Is serial correlation a concern?
├── Yes → Is heteroskedasticity also present?
│        ├── Yes → pairs (preserves both)
│        └── No  → block (preserves time dependence)
└── No  → Is heteroskedasticity present?
         ├── Yes → wild (specifically designed for het.)
         └── No  → residual (most efficient under i.i.d.)

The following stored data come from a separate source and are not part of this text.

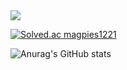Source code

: <img src="https://img.shields.io/badge/JavaScript-#F7DF1E.svg?style=for-the-badge&logo=JavaScript&logoColor=white"/>

[![Solved.ac magpies1221](http://mazassumnida.wtf/api/v2/generate_badge?boj=magpies1221)](https://solved.ac/magpies1221)

![Anurag's GitHub stats](https://github-readme-stats.vercel.app/api?username=Hwang-Sangjin&show_icons=true&theme=radical)
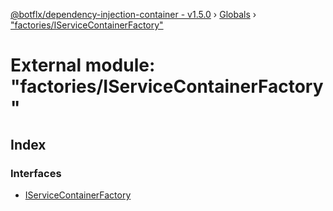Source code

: [@botflx/dependency-injection-container - v1.5.0](../README.md) › [Globals](../globals.md) › ["factories/IServiceContainerFactory"](_factories_iservicecontainerfactory_.md)

# External module: "factories/IServiceContainerFactory"

## Index

### Interfaces

* [IServiceContainerFactory](../interfaces/_factories_iservicecontainerfactory_.iservicecontainerfactory.md)
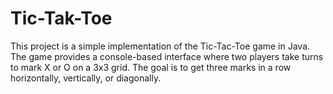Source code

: # Tic-Tak-Toe

This project is a simple implementation of the Tic-Tac-Toe game in Java. 
The game provides a console-based interface where two players take turns to 
mark X or O on a 3x3 grid. The goal is to get three marks in a 
row horizontally, vertically, or diagonally.
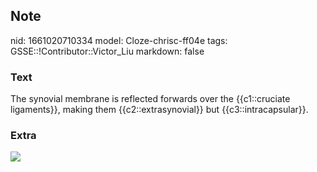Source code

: ## Note
nid: 1661020710334
model: Cloze-chrisc-ff04e
tags: GSSE::!Contributor::Victor_Liu
markdown: false

### Text
The synovial membrane is reflected forwards over the {{c1::cruciate ligaments}}, making them {{c2::extrasynovial}} but {{c3::intracapsular}}.

### Extra
<img src="paste-ff74a34e45310aa35a73f9ee6254bd68f13242a4.jpg">
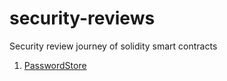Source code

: # security-reviews
Security review journey of solidity smart contracts

1. [PasswordStore](https://github.com/geekybot/security-reviews/blob/main/2025-03-27-PasswordStore-Audit.pdf)

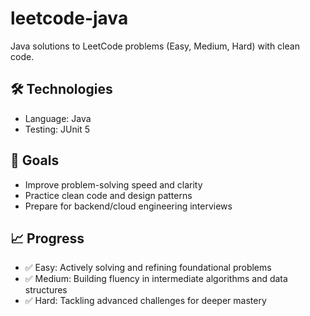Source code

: # leetcode-java
Java solutions to LeetCode problems (Easy, Medium, Hard) with clean code.

## 🛠 Technologies

- Language: Java
- Testing: JUnit 5

## 🚀 Goals

- Improve problem-solving speed and clarity
- Practice clean code and design patterns
- Prepare for backend/cloud engineering interviews

## 📈 Progress

- ✅ Easy: Actively solving and refining foundational problems
- ✅ Medium: Building fluency in intermediate algorithms and data structures
- ✅ Hard: Tackling advanced challenges for deeper mastery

When in doubt → pairs (safest default)

Comparing Bootstrap and Asymptotic Inference¶

import pandas as pd

# Run bootstrap
bootstrap = PanelBootstrap(results, n_bootstrap=1000, method="pairs", random_state=42)
bootstrap.run()

# Summary table: Original vs Bootstrap
summary = bootstrap.summary()
print(summary)
# Columns: Original, Bootstrap Mean, Bootstrap Bias, Original SE, Bootstrap SE, SE Ratio

# If SE Ratio >> 1: asymptotic SEs are too small (liberal inference)
# If SE Ratio << 1: asymptotic SEs are too large (conservative inference)
# If SE Ratio ≈ 1: asymptotic inference is reliable

Visualization¶

# Plot distribution for a single parameter
bootstrap.plot_distribution(param="value")

# Plot all parameters
bootstrap.plot_distribution()

The plot shows a histogram of bootstrap estimates with a red dashed line at the original point estimate.

Common Pitfalls¶

Common Issues

Too few replications: Using \(B < 500\) gives noisy SE estimates. Always use at least 1,000 for CIs.
Ignoring failures: Check bootstrap.n_failed_ after run(). High failure rates invalidate results.
Wrong method for the DGP: Using residual bootstrap when errors are heteroskedastic will produce incorrect CIs.
Block size too large: For block bootstrap, a block size near \(T\) effectively resamples the entire time series, defeating the purpose.

References¶

Cameron, A. C., & Trivedi, P. K. (2005). Microeconometrics: Methods and Applications. Cambridge University Press, Chapter 11.
Efron, B., & Tibshirani, R. J. (1994). An Introduction to the Bootstrap. Chapman and Hall/CRC.
Cameron, A. C., Gelbach, J. B., & Miller, D. L. (2008). Bootstrap-based improvements for inference with clustered errors. Review of Economics and Statistics, 90(3), 414-427.
Liu, R. Y. (1988). Bootstrap procedures under some non-i.i.d. models. The Annals of Statistics, 16(4), 1696-1708.
Kunsch, H. R. (1989). The jackknife and the bootstrap for general stationary observations. The Annals of Statistics, 17(3), 1217-1241.